As Abuja reels under insecurity, the immediate past Auditor General is charged for stealing N109 billion from government treasury. Many Nigerians know this is a tip of the iceberg of corrupt goings-on in government. The AGF was reported to have stolen that much, at a time all public universities in Nigeria have been shut down because university teachers are protesting non-payment of salaries and underfunding of universities. The stolen money is enough to get university teachers back to work. The same can be said about many other collapsed infrastructural services. Nigeria is not producing much. The little revenue from oil is stolen.

So, Nigeria is getting ruined because its leaders are mostly incompetent and corrupt. It is true, as Alex Perry of the US-based Time magazine, once wrote, that “Nigeria’s rulers have often been indistinguishable from its criminals. In Nigeria, corruption does not just pollute the system, it is the system.” The trial of the country’s chief accountability officer confirms this verdict.

The relationship between Nigeria’s corruption problem and its looming state collapse does not get the attention it deserves from the media and the public. Some make light of the deleterious effects of corruption on state effectiveness. They argue that corruption is a universal fact, and that if East Asia pulled off extraordinary economic development in spite of high corruption, corruption is not a good reason for Nigeria’s floundering.

The discourse of corruption is a vexed one. Many African scholars, especially those with a more radical ideology, argue that corruption as a discourse of development is being deployed to obscure the structural challenges African countries face in managing the iniquities and inequalities in the international global economy. By making corruption the cause of Africa’s economic underdevelopment, these western scholars and activists say we obscure the continuing impacts of colonialism. We are cursed, not by corruption, but by colonialization, they contend.
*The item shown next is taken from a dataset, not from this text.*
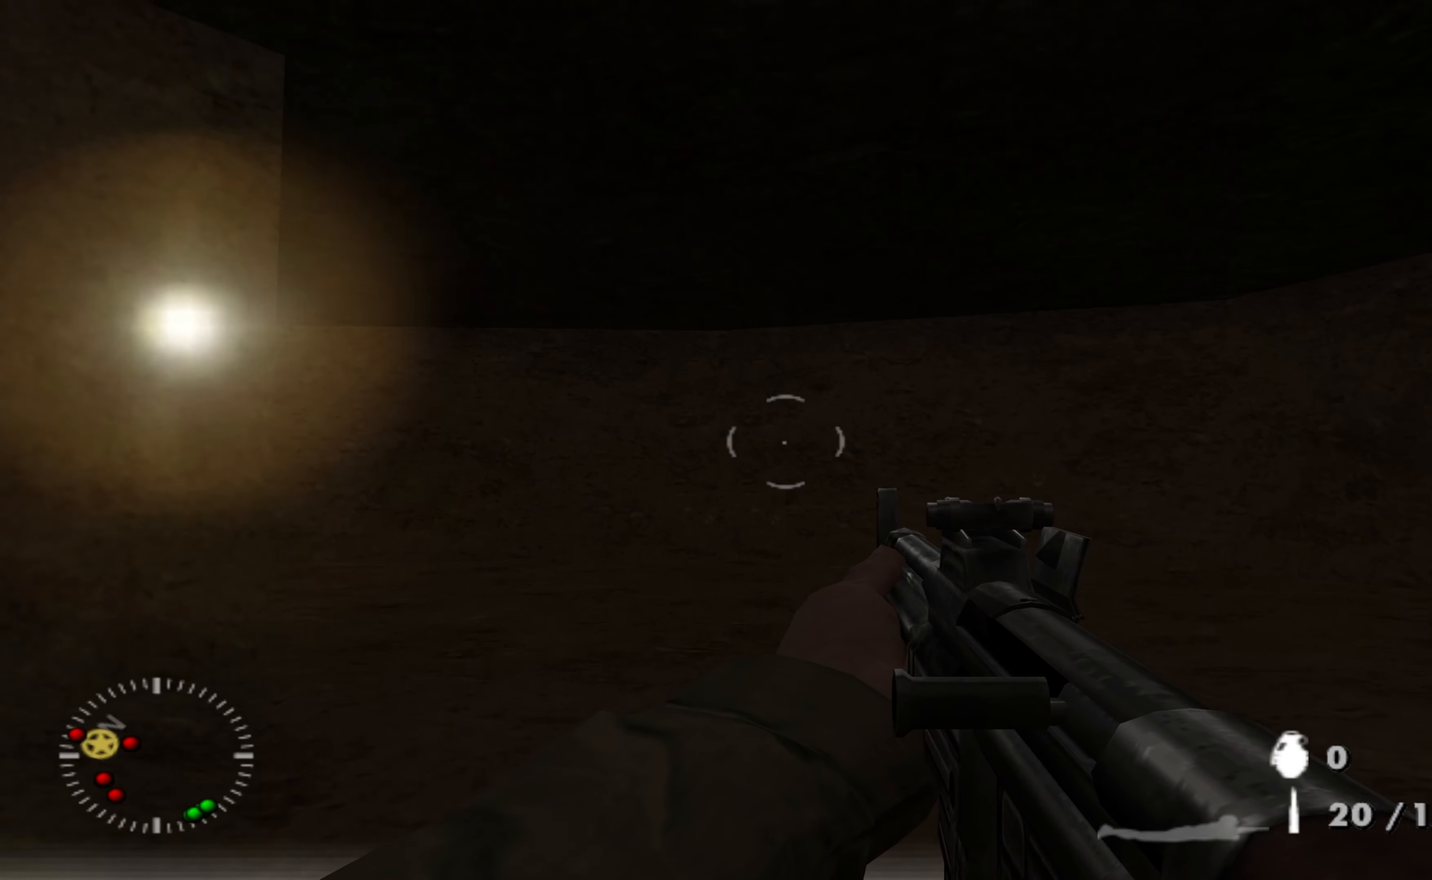
{"buttons": [], "left_stick": "up", "right_stick": "left", "events": [[100, "right_stick", "center"], [500, "right_stick", "left"]]}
But any attempt at minimizing the danger of corruption to state order in Nigeria, by allusion to the universalism of corruption, is a mistake. Yes, corruption is a moral failure everywhere, but it is an existential crisis in Nigeria. There is a world of difference between corruption in Asia and in Nigeria. Renowned economist, Robert Wade, clears the doubt that corruption differs in modalities. As he puts it, “The emphasis on ‘anticorruption’ in the good governance agenda of the international development community obscures the difference between modalities, some of which are more developmentally damaging than others. As a stylized fact, Indian civil works corruption takes the form of correct pricing of substandard structures which wash out in the next monsoon. Korean civil work corruption takes the form of inflated prices for properly built structures, which endure”.

The truth is Nigeria’s corruption is unlike Asian corruption. In Asia, corruption does not degrade state effectiveness. That is why the economy grew and the society stabilized. In Nigeria, corruption is destroying the effectiveness of the state. That is why Nigeria is falling apart. Corruption has hollowed out the soul of the Nigerian state. The mummy is just ghosting about. We cannot rescue Nigeria if we do not end Nigeria’s grand corruption.

Sam Amadi, PhD, a former Chairman of the Nigerian Electricity Regulatory Commission, is the Director of Abuja School of Social and Political Thoughts.